- IATA: none; ICAO: none; FAA LID: 3U3;

Summary
- Airport type: Public
- Owner: Anaconda City & Deer Lodge County
- Serves: Anaconda, Montana
- Elevation AMSL: 5,034 ft (1,534 m)
- Coordinates: 46°09′11″N 112°52′04″W﻿ / ﻿46.15306°N 112.86778°W
- Interactive map of Bowman Field

Runways
| Direction | Length |  | Surface |
| ft | m |
| 17/35 | 6,011 | 1,832 | Asphalt |
| 4/22 | 4,515 | 1,376 | Asphalt |

Statistics (2008)
- Aircraft operations: 4,900
- Source: Federal Aviation Administration

= Bowman Field (Montana) =

Public airport serving Anaconda, Montana, USA

Bowman Field is a public airport located three miles (5 km) northeast of the central business district of Anaconda, a city in Deer Lodge County, Montana, United States. It is owned by Anaconda City and Deer Lodge County.

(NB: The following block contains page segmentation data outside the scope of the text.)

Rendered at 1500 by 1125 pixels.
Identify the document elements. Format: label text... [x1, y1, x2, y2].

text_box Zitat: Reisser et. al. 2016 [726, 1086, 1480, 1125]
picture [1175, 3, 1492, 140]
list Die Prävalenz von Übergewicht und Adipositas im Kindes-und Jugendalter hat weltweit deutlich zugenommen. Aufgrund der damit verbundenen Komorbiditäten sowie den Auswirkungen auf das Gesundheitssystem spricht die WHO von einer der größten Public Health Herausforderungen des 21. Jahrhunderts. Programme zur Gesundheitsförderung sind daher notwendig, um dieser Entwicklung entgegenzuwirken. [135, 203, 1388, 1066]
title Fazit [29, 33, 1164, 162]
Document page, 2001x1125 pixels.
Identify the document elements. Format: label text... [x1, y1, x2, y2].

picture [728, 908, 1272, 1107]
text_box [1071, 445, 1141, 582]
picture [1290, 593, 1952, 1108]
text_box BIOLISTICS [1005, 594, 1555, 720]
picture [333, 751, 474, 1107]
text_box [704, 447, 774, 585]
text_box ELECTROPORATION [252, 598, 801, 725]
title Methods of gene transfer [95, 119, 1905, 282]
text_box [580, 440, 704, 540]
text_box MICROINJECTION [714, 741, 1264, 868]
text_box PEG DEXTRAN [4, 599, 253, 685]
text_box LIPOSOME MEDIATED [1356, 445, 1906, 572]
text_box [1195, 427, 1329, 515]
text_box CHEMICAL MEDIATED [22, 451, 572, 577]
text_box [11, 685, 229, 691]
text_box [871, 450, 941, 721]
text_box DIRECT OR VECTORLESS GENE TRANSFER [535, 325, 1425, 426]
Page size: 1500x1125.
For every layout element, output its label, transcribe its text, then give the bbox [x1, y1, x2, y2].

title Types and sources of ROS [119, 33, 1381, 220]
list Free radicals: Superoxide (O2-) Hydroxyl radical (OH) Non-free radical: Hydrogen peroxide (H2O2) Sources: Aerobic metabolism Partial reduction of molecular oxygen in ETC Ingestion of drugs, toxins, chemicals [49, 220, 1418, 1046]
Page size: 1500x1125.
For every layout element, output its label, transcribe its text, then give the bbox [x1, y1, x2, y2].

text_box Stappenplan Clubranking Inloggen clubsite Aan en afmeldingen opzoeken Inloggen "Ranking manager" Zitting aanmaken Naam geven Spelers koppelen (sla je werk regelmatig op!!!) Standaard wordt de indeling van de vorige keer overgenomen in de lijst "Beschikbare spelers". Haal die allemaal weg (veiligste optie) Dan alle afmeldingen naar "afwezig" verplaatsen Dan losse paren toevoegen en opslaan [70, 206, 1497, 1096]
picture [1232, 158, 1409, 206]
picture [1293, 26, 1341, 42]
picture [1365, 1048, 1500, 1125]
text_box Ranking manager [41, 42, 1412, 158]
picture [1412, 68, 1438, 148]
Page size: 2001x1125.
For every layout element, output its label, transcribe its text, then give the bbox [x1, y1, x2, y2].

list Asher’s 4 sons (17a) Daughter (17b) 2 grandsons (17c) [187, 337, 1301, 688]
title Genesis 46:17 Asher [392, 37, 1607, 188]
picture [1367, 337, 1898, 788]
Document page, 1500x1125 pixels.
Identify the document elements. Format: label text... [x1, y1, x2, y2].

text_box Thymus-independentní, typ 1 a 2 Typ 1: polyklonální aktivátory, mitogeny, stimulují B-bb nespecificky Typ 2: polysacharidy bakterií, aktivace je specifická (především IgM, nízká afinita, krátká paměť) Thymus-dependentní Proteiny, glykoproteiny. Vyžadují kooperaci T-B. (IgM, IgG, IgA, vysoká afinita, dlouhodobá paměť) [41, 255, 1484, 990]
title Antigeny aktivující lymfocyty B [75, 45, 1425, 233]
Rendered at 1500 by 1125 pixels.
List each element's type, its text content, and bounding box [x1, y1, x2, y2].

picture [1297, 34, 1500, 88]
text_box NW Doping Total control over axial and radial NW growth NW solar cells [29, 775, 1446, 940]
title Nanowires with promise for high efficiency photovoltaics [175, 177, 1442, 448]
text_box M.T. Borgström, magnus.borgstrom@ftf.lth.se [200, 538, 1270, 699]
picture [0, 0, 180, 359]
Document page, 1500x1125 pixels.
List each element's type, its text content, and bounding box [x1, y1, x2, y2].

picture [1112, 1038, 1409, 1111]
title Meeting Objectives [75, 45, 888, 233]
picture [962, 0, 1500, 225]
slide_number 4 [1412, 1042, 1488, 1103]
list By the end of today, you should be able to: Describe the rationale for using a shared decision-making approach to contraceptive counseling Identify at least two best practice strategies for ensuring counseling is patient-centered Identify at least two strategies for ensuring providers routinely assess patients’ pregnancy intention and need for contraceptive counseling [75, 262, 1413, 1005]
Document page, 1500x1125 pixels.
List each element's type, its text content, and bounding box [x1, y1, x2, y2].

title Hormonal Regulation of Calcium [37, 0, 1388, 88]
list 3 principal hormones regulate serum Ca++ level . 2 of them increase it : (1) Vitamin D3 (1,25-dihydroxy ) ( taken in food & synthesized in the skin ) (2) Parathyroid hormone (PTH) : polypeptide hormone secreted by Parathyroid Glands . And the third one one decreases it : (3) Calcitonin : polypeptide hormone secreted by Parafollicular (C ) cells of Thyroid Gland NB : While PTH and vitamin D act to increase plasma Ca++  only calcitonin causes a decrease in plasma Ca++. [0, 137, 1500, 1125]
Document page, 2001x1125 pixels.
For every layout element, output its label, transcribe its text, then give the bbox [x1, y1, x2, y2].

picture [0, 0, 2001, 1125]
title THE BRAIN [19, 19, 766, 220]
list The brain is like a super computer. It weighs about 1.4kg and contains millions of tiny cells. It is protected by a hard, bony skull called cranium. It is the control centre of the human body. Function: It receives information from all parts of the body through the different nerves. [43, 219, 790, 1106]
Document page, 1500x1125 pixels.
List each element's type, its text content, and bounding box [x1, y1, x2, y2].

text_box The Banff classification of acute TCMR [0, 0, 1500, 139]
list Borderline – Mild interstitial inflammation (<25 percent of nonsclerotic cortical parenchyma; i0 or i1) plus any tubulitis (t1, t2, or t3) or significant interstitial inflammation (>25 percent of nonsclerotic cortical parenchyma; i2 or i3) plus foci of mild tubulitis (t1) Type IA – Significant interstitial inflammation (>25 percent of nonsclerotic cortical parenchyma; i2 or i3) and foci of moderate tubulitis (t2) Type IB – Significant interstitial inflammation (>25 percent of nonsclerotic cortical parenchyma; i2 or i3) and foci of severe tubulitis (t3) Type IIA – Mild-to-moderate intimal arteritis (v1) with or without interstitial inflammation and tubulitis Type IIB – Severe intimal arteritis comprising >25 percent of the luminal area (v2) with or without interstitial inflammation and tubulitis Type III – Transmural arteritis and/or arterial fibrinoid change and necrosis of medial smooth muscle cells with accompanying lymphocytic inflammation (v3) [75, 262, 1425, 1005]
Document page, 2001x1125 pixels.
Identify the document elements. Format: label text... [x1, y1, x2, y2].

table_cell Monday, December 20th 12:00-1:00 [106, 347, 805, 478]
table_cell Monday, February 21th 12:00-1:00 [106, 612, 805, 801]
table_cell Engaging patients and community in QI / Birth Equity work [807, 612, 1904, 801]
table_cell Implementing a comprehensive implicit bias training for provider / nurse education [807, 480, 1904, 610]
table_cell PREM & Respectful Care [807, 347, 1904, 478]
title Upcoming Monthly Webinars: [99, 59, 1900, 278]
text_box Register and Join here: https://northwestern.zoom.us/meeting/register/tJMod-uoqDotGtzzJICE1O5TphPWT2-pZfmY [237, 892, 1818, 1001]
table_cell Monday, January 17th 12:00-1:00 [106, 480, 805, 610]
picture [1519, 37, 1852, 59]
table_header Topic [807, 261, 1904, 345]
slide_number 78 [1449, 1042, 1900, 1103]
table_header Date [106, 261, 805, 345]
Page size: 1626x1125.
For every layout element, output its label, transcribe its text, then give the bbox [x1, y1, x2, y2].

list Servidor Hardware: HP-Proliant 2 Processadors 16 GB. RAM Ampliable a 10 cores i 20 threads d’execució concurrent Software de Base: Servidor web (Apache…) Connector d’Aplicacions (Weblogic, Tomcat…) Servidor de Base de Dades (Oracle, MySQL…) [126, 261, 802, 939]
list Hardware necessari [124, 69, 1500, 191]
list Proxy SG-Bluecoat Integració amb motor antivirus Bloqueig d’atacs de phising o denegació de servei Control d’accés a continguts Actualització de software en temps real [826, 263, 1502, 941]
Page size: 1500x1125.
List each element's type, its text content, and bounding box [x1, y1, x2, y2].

== Facilities and aircraft ==
Bowman Field covers an area of 290 acre and has two asphalt paved runways: 17/35 measures 6,011 by 75 feet (1,832 by 23 m) and 4/22 measures 4,515 by 60 feet (1,376 by 18 m). For the 12-month period ending September 6, 2008, the airport had 4,900 aircraft operations, an average of 13 per day: 94% general aviation and 6% air taxi.